OLS estimated parameters (th_ls):
[[0.85685332]
 [0.5363392 ]
 [0.98734167]
 [0.59768453]]


## Orthogonal Least Squares (OLS) Solution

As in Table 3.2 we try to compare the solution given by this code to the content in the book.

Two-terms model (1st line in Table 3.2)


In [18]:

th_OLS, ERR, ESR = ols(P_original[:,[2, 0]], Y)

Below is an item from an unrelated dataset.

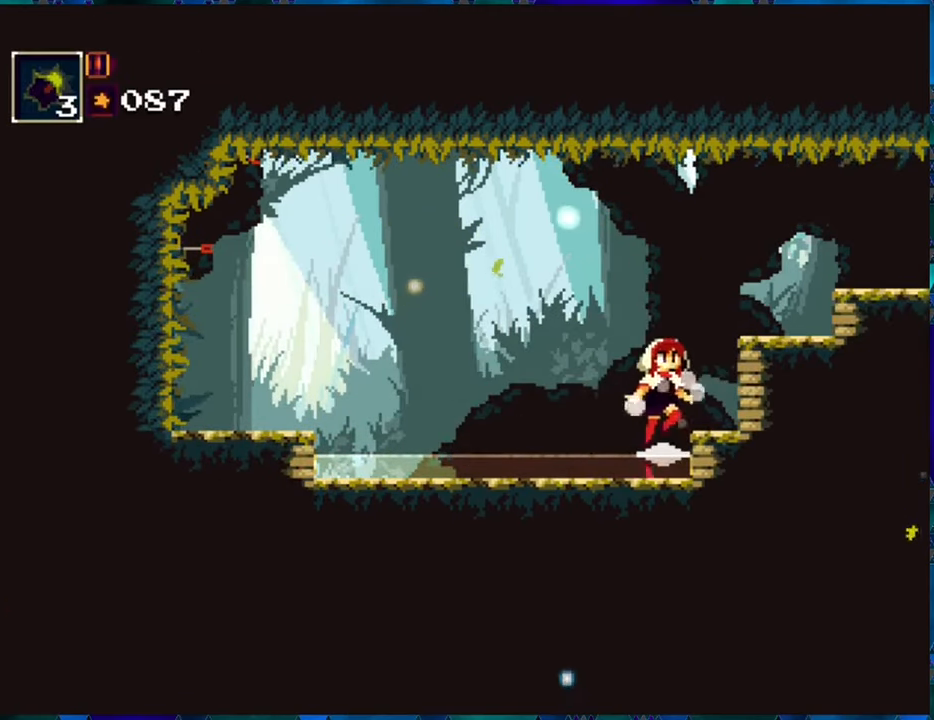
{"buttons": ["B", "R1", "DPAD_RIGHT"], "left_stick": "center", "right_stick": "center", "events": [[233, "B", "up"], [316, "B", "down"]]}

print('OLS estimated parameters (th_OLS from OLS method using MGS):')
print(th_OLS)
print('\nERR (Error Reduction Ratio) for each orthogonal regressor:')
print(ERR)
print('\nESR (Error Sum Ratio):')
print(ESR)
print("-" * 40 + "\n")



OLS estimated parameters (th_OLS from OLS method using MGS):
[[0.81935333]
 [0.60128022]]

ERR (Error Reduction Ratio) for each orthogonal regressor:
[0.77370749 0.17268374]

ESR (Error Sum Ratio):
0.053608771292348534
----------------------------------------



Three-terms model (2nd line in Table 3.2)

In [17]:

th_OLS, ERR, ESR = ols(P_original[:,[2, 0, 1]], Y)

print('OLS estimated parameters (th_OLS from OLS method using MGS):')
print(th_OLS)
print('\nERR (Error Reduction Ratio) for each orthogonal regressor:')
print(ERR)
print('\nESR (Error Sum Ratio):')
print(ESR)
print("-" * 40 + "\n")



OLS estimated parameters (th_OLS from OLS method using MGS):
[[0.99669235]
 [1.00046032]
 [0.99172293]]

ERR (Error Reduction Ratio) for each orthogonal regressor:
[0.77370749 0.17268374 0.05352266]

ESR (Error Sum Ratio):
8.611116850232303e-05
----------------------------------------



Four-terms model (3rd line in Table 3.2, includes a redundant term, with low ERR)

In [16]:
th_OLS, ERR, ESR = ols(P_original[:,[2, 0, 1, 3]], Y)

print('OLS estimated parameters (th_OLS from OLS method using MGS):')
print(th_OLS)
print('\nERR (Error Reduction Ratio) for each orthogonal regressor:')
print(ERR)
print('\nESR (Error Sum Ratio):')
print(ESR)
print("-" * 40 + "\n")


OLS estimated parameters (th_OLS from OLS method using MGS):
[[0.98734167]
 [0.85685332]
 [0.5363392 ]
 [0.59768453]]

ERR (Error Reduction Ratio) for each orthogonal regressor:
[7.73707491e-01 1.72683737e-01 5.35226601e-02 4.95380005e-06]

ESR (Error Sum Ratio, total unexplained variance):
8.115736845359933e-05
----------------------------------------



These results should be directly comparable to Table 3.2 in Billing's book.

Adding the last term did not change significantly the ESR.